Is Polman’s record at Unilever reflective of great shareholder or stakeholder capitalism? It is hard to tell and is arguably unknowable because stakeholder welfare is hard to measure. 

Perhaps, corporate bosses should focus on their actual purpose and proudly make the case that their existence itself provides considerable social value.  Society needs businesses to deliver goods and services to its customers, provide livable wages for its employees, pay taxes to their communities and provide returns to those who have risked their capital to make the business possible.  
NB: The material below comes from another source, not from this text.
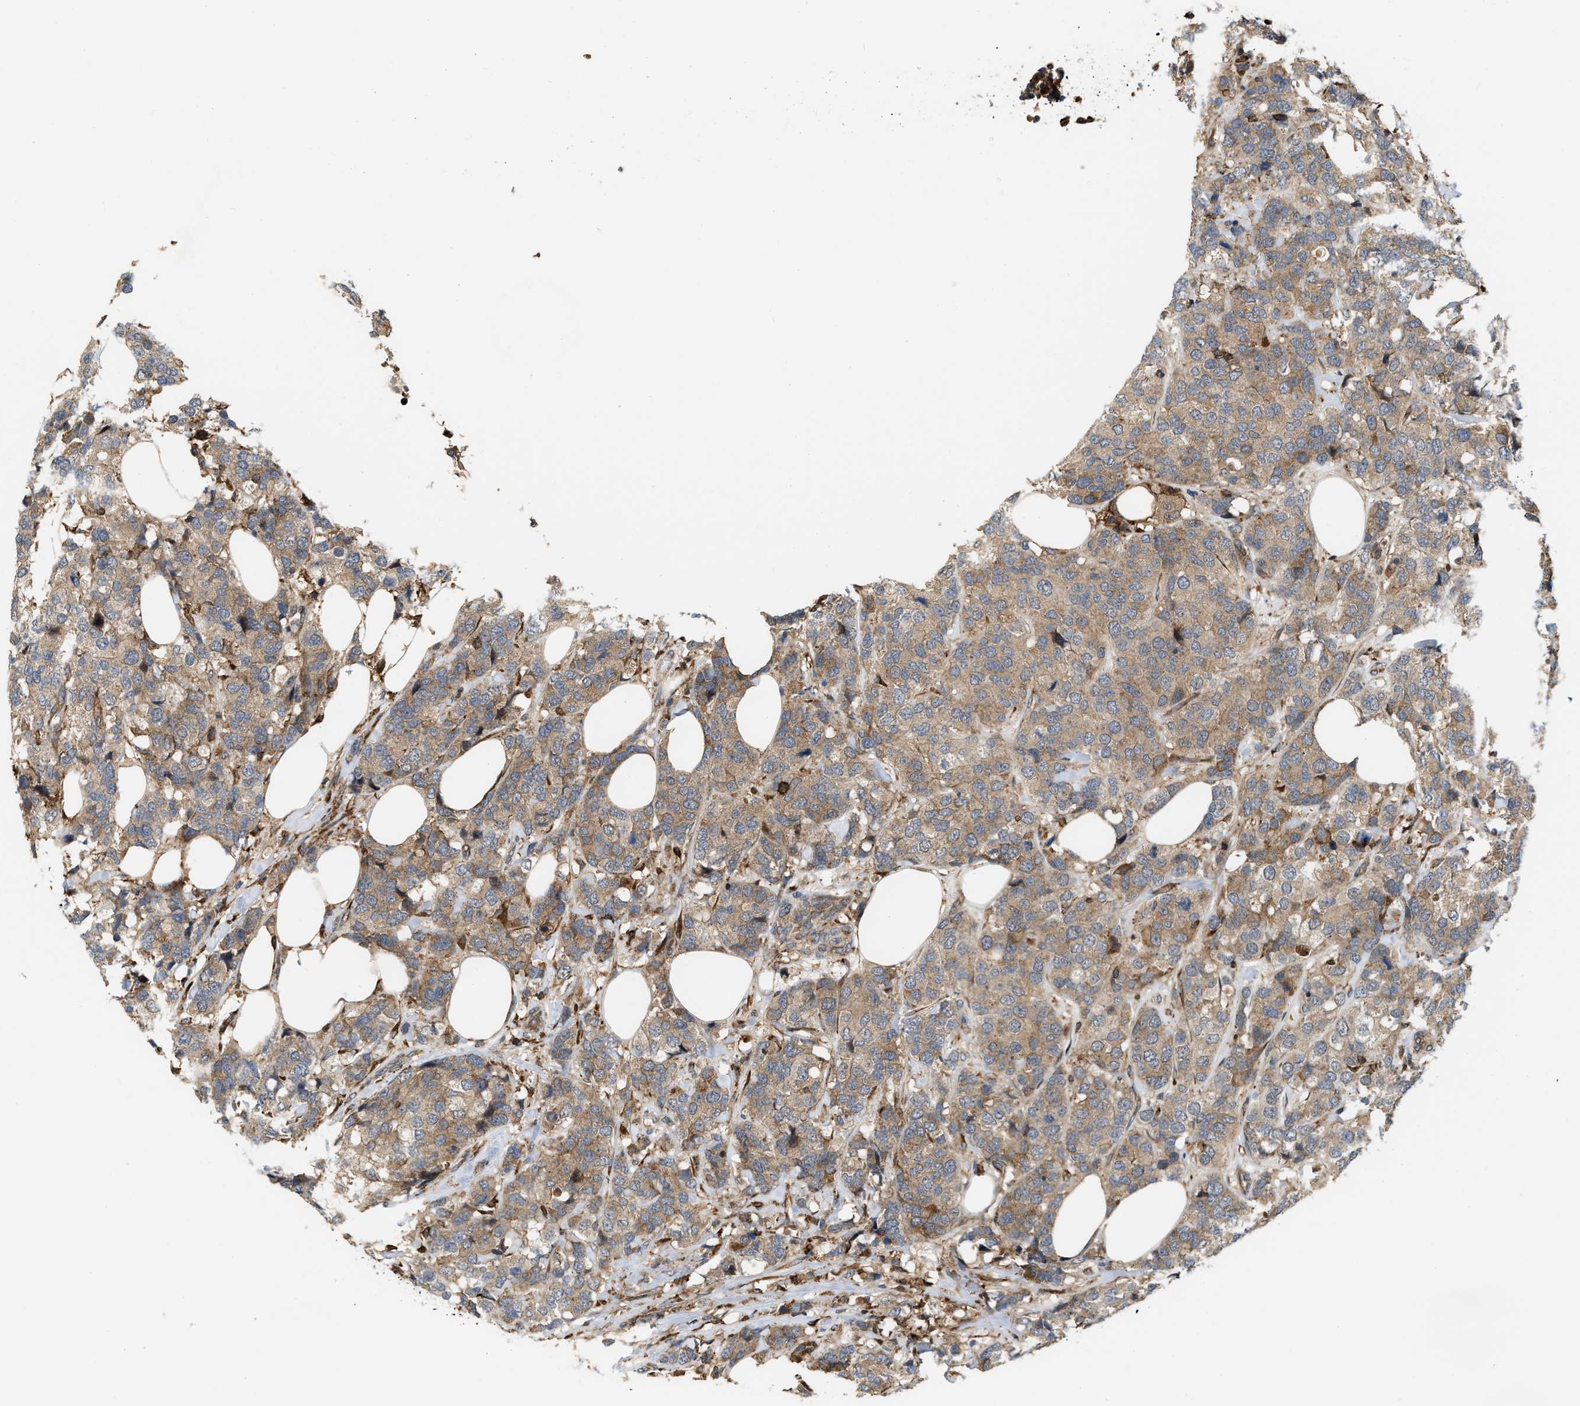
{"staining": {"intensity": "moderate", "quantity": ">75%", "location": "cytoplasmic/membranous"}, "tissue": "breast cancer", "cell_type": "Tumor cells", "image_type": "cancer", "snomed": [{"axis": "morphology", "description": "Lobular carcinoma"}, {"axis": "topography", "description": "Breast"}], "caption": "Immunohistochemical staining of human lobular carcinoma (breast) demonstrates moderate cytoplasmic/membranous protein expression in approximately >75% of tumor cells.", "gene": "IQCE", "patient": {"sex": "female", "age": 59}}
Society also needs competitive markets for labor, capital, and corporate control and sound public policy to enact and enforce laws that penalize negative externalities imposed by businesses. The false dichotomy between shareholder and stakeholder capitalism takes away precious attention and airtime from working to ensure such competition and sound public policy. Instead, we often find firms trying to cloak themselves in virtue to deflect criticisms about selfish capitalism without effecting much meaningful change.

There is a continued desire on the part of the Business Round Table, Unilever, the Netherlands, the World Economic Forum and hundreds of conferences around the globe to reduce corporate profits as part of a quest for some sort of an alternative system in which mutually beneficial gains can be shared by market participants, all in an effort to foster a better world. Does such a system exist? If they do stumble upon an answer, I wonder whether they will try to name it something other than capitalism.